Note: This is just one simplest example. For real situation, user will need to modify the Dockerfile and include much more his own files when he creates the container image.
Pre-requisites:
- An Azure Batch account
- An Azure Container Registry
- The commands and/or the packages of installing dependencies
- Docker Desktop on Windows (The example used in this blog will all be with Windows OS, including the computer where we create image, the container image OS and the host OS. For Linux system, please kindly change the configuration.)
Step 1: Create the own container image
- In order to create a new container image, user needs to prepare the following files:
- The Docker File
- Other dependency components which will be needed (For example the requirement.txt in this scenario)

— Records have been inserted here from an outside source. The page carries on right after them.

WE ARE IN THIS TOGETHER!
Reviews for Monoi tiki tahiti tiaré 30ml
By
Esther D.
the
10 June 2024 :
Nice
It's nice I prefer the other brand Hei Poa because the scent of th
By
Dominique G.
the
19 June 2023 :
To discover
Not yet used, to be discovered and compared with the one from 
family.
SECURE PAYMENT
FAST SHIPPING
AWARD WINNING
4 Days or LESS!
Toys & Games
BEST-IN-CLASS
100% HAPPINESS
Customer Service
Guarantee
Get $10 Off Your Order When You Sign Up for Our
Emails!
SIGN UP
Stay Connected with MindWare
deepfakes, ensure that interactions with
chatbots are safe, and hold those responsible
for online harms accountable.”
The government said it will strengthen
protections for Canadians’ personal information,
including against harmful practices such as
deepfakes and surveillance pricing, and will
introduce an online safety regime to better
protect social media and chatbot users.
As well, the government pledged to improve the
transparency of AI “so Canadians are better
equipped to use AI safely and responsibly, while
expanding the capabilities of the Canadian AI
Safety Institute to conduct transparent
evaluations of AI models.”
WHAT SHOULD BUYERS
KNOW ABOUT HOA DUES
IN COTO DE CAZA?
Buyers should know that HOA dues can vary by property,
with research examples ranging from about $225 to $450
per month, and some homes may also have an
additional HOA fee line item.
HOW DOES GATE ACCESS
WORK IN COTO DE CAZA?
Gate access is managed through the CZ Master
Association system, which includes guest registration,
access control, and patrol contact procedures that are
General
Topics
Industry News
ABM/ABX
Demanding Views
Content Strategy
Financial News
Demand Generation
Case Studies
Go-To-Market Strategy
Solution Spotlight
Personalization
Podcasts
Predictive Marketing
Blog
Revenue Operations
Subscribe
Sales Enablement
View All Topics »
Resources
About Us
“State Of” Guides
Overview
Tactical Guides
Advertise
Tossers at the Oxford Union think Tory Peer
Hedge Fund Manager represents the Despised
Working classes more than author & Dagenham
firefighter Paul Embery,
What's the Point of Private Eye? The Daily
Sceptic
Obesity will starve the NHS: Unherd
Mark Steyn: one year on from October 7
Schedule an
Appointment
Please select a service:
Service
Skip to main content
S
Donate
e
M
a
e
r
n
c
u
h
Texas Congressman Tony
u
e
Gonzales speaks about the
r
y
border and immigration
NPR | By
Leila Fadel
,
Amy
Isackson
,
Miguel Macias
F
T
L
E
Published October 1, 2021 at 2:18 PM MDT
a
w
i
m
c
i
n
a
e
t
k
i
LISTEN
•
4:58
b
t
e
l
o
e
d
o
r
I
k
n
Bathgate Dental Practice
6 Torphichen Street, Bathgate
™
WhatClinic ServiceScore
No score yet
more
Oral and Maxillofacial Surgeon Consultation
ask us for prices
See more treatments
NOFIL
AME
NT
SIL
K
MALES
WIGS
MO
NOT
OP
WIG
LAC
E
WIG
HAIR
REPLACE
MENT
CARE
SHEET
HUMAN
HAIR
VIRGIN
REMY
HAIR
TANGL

Note: Please pay attention that the Dockerfile should be without any extension name. The Dockerfile.txt will not work.
Dockerfile:
# Use an official Ubuntu 20.04 runtime as a base image
FROM ubuntu:20.04
# Set the working directory to /app
WORKDIR /app
# Copy the current directory contents into the container at /app
ADD . /app
# Install pip3
RUN apt-get update
RUN apt-get -y install python3-pip
# Install numpy package
RUN pip3 install -r requirement.txt
# Make port 80 available to the world outside this container
# EXPOSE 80
requirement.txt:
Note: In rare situation, Batch task may need to wait until a request is sent from other client sides to Batch node. In this scenario, please kindly add the EXPOSE {port} line to export the port of the container to host machine. For more details about how to write Dockerfile, please check this official document from Docker.
- Once the files are prepared, user can start creating the container image.
- Open Docker Desktop and make sure to login
- Right click the tray icon and select Switch to Linux containers.
- Open Powershell in the folder containing Dockerfile and following command:
docker build -t {container_name} .
The expected result is like the following one. (This step might take lots of time to finish depending on the network speed as Docker is downloading the container image as base.)
- Find the username and password from Azure Container Registry and use the following command to login:
docker login {registry_name}.azurecr.io -u {username} -p {password}
- Use the following commands to upload the container from local Docker to Azure Container Registry.
docker tag {container_name} {registry_name}.azurecr.io/{repository}
docker push {registry_name}.azurecr.io/{repository}
Until here, the container is successfully created and uploaded into Azure Container Registry.
Step 2: Use the container image to run Batch task
- User can then create a new pool and configure the container related setting in this node. The other configuration can be set as usual.
- Once the node is idle, please add a new job with a new task and link it to this new Batch pool. While creating the new task, please remember to select the correct Image. The following example uses a command line to let container python environment import numpy package, set variable a with value 1, then print out the value of variable a.
The expected output should be just “1”.
This proved that our container is successfully created and the installation of python package is also good, otherwise there will be an error message reporting the module not found like following one.
Conclusion
The real user scenario will be more complicated, but the principal way of creating the customized container will be the same. The example Dockerfile in this blog shows how to:
- Run command to install dependencies
- Copy the necessary dependency files into Docker image
These two steps are also the main steps which user needs to customize.